* EXERCISES TO COMPLETE:
(1) Return the part of the Atonement review between "Youngest daughter, 13-year-old" and "his with honors.", inclusive, copied word for word.
(2) Carry the Atonement review forward, starting right after its final sentence.

Perhaps his seemingly effortless control has made him think twice about the limitations and deceptions of fiction. In "Atonement," his latest work, McEwan pushes against his own dark brilliance and makes good on his stated desire to "make history one of the moving elements in a novel."
"Atonement" begins in the summer of 1935 at the country home of the Tallis family.
Youngest daughter, 13-year-old precocious Briony, has written a romantic play, "The Trials of Arabella," to celebrate her older brother Leon's homecoming. Briony has roped her three visiting cousins into her production but rehearsals are floundering.
Meanwhile, Cecilia, her older sister, is experiencing emotional disruptions of her own. Recently graduated from Cambridge, Cecilia has returned to the bosom of her family, but no one seems particularly interested. Bored and increasingly restless, Cecilia is realizing her visit is a kind of comfortable stalling tactic. She is not quite ready to enter the future, and she feels awkward with her past, namely her relationship with Robbie Turner, her longtime childhood friend, who through the financial largess of her father has also taken a Cambridge degree, his with honors.

* AVAILABLE DATA:
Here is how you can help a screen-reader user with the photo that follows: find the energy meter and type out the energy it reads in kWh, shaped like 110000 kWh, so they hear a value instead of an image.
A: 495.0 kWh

* EXERCISE ANSWERS:
(1)
Youngest daughter, 13-year-old precocious Briony, has written a romantic play, "The Trials of Arabella," to celebrate her older brother Leon's homecoming. Briony has roped her three visiting cousins into her production but rehearsals are floundering.
Meanwhile, Cecilia, her older sister, is experiencing emotional disruptions of her own. Recently graduated from Cambridge, Cecilia has returned to the bosom of her family, but no one seems particularly interested. Bored and increasingly restless, Cecilia is realizing her visit is a kind of comfortable stalling tactic. She is not quite ready to enter the future, and she feels awkward with her past, namely her relationship with Robbie Turner, her longtime childhood friend, who through the financial largess of her father has also taken a Cambridge degree, his with honors.

(2)
As the day unwinds, Robbie and Cecilia will meet several times and do reckless and surprising things, and Briony will mistake their awakenings of sexual desire for something more sinister.
Later that evening, her false accusations against Robbie will tear two lives apart.
McEwan builds this part of his story slowly. The quick compact sentences he employed so well in "Enduring Love" have now lengthened into long fluid paragraphs of subtle psychological description. He is especially fine depicting how children think:
"It is hard to slash at nettles for long without a story imposing itself, and Briony was soon absorbed and grimly content, even though she appeared to the world like a girl in the grip of a terrible mood. She had found a slender hazel branch and stripped it clean. There was work to do, and she set about it. A tall nettle with a preening look, its head coyly drooping and its middle leaves turned outward like hands protesting innocence — this was Lola, and though she whimpered for mercy, the singing arc of a three-foot switch cut her down at the knees and sent her worthless torso flying."
This first section of "Atonement" is a horror story about coming of age — two naïve people discover themselves, cross class boundaries and pay the price of a child's fevered fantasies. It is also about how children view the confusing world of adults and by extension — because Briony is a born writer — how artists invent a reality to fit their needs.
Briony makes assumptions based on her desire to interpret adult behavior. Then, she is unwavering in defense of her fiction. And her upper-class family rallies around her.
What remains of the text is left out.